NEWS AND INSIGHTS
Discover Untapped Pharmaceutical Adherence Revenue Opportunities
At a recent industry conference two pharmaceutical marketing leaders discussed the daunting challenge of finding new growth opportunities. One lamented there were no “easy-wins” on the horizon and no blockbusters waiting in the wings. The other reminisced about the revenue “pop” of previous price increases before conceding that those days are mostly over. Current consumer and regulatory pressures are just too great to raise prices much more, he said. They both wondered: “How do pharmaceutical companies sustainably grow revenue in this environment?”
They didn’t even think about medication adherence.
In stark contrast to other revenue-generating options that are available to pharmaceutical companies, like raising prices and working to get more prescriptions written, medication adherence is the only approach that meets the “Pharmaceutical Triple Aim” of increased revenue, improved patient outcomes, and lower overall healthcare costs. In a regulatory and consumer climate that increasingly renders past strategies inadequate, getting patients to take more of their medication is a powerful option.
2019 presents a window into a future where pharmaceutical companies will be increasingly pressured to pursue this triple aim due to changing market dynamics. A dollar in revenue from increased drug utilization represents one of the highest-margin dollars the pharmaceutical industry can generate. Data from two recent studies detailed how increasing adherence can positively impact revenue and earnings per share (EPS).
Two recent studies conducted in 2018, one by Credit Suisse and the other by HealthPrize Technologies and CEEK Enterprises, found that improved medication adherence has the potential to be one of the pharmaceutical industry’s most important growth drivers.
Credit Suisse senior pharmaceutical research analyst Vamil Divan, M.D. and colleagues noted that “relatively modest increases in adherence could meaningfully increase … sales and earnings going forward, with the DCF valuations for some of our companies increasing by as much as 20 percent, depending on the product portfolio at a given company.”

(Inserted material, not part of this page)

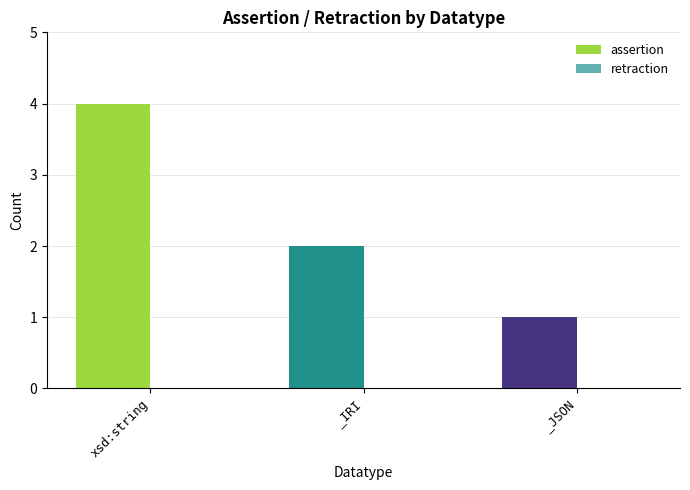

Approximately how many times larger is the value at _JSON compared to _IRI?

0.5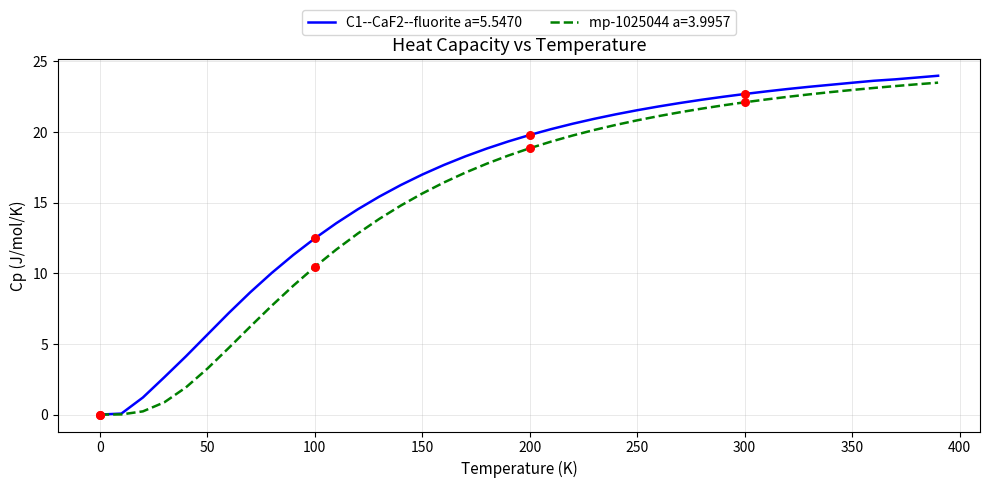

What is the highest value of the C1--CaF2--fluorite a=5.5470 series?

24.0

“A dollar in revenue from increased drug utilization represents one of the highest-margin dollars the pharmaceutical industry can generate.”
Pharmaceutical companies that take a strategic, enterprise approach to patient support with a focus on medication adherence are uniquely positioned to grow revenue and increase earnings per share (EPS), all while improving outcomes and reducing the overall cost of healthcare.
Adherence’s ability to address the pharmaceutical triple aim is particularly important as the industry faces pressure to justify drug pricing with health outcomes data. And in today’s highly charged political environment, adherence programs become a powerful and non-controversial tool to drive business growth.